Around 1,200 agencies are active in the Chinese study abroad market, with new entrants to the market replacing older companies and representation in Tier 2 and 3 cities growing, according to new research released this week.
The findings were presented in a 2019 China Agency Market Annual Update webinar by Igor Skibickij, COO of BONARD (formerly StudentMarketing, yesterday, who said that 1,199 active agencies with a digital footprint were distributed across 119 cities.
The research project was an update of the company’s China agency database that was established in 2012, Igor said. For the exercise, Bonard screened government and non-government sources on agencies in China, scanned social media platforms and websites and found approximately 2,500 agencies with an online footprint. […]
Beijing has the highest concentration of the active agencies with 182, followed by Shanghai (110), Guangzhou (57) and Shenzhen (38). Igor said that most of the growth of new agencies and new market development will come in Tier 2 and Tier 3 cities, which mostly have less than 10 active agencies.
He added that while the growth of the international education sector has been concentrated along the eastern coast of China, the inland provinces are developing and more agencies are appearing there. […]
He commented that the agency sector deregulation of 2017 could have caused the breakaway of some study travel agencies, while new companies emerged in response to growth and opportunities.
Of the 698 active agencies that have visible information on their year of establishment, 73 per cent were founded before 2010. Igor said younger companies were less likely to display such information as it could imply a lack of experience to customers. […]
The USA is the most represented destination, promoted by 74 per cent of active agencies, followed by the UK (65), Australia (48) and Canada (42). Japan and Korea were the most-promoted non-English-speaking destinations.
Igor highlighted that while Beijing was the most active region for the UK and the USA, this was not the case for Australia and Canada, who were most promoted in Guangdong and Jiangsu. […]
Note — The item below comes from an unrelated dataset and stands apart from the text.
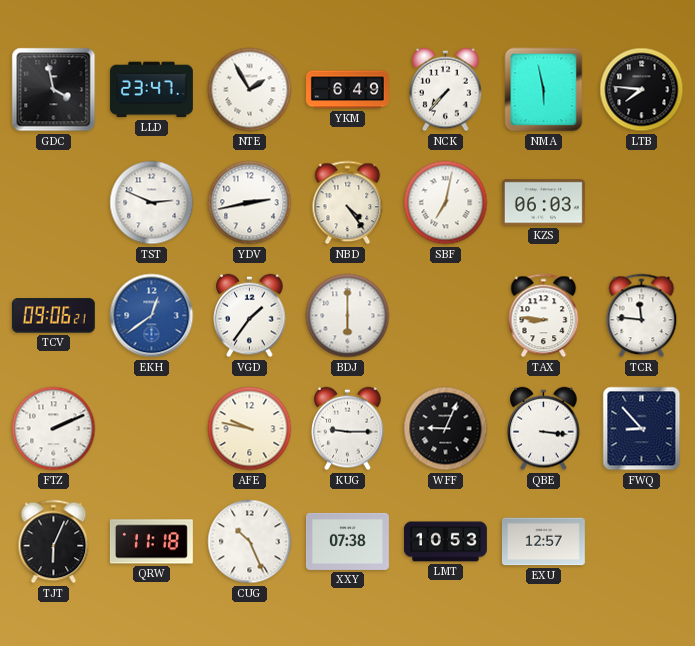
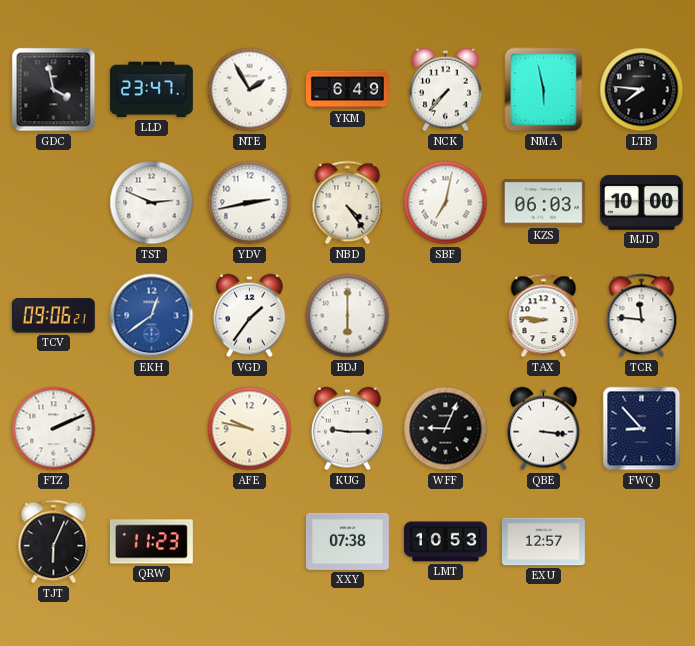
MJD: none -> 10:00
QRW: 11:18 -> 11:23
CUG: 10:26 -> none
Offering advice to institutions negotiating the Chinese agency market, Igor said that they should plan ahead. Given that 500 new agencies had emerged in the last seven years, institutions should expect new companies to be established in coming years and that they will take market share and volume away from their existing agency partners. […]
Official estimates are that there are around 5,000 agencies in China, but only 2,500 had any visible digital footprint, Igor said. “Our purpose was to identify the more transparent, accessible agencies.”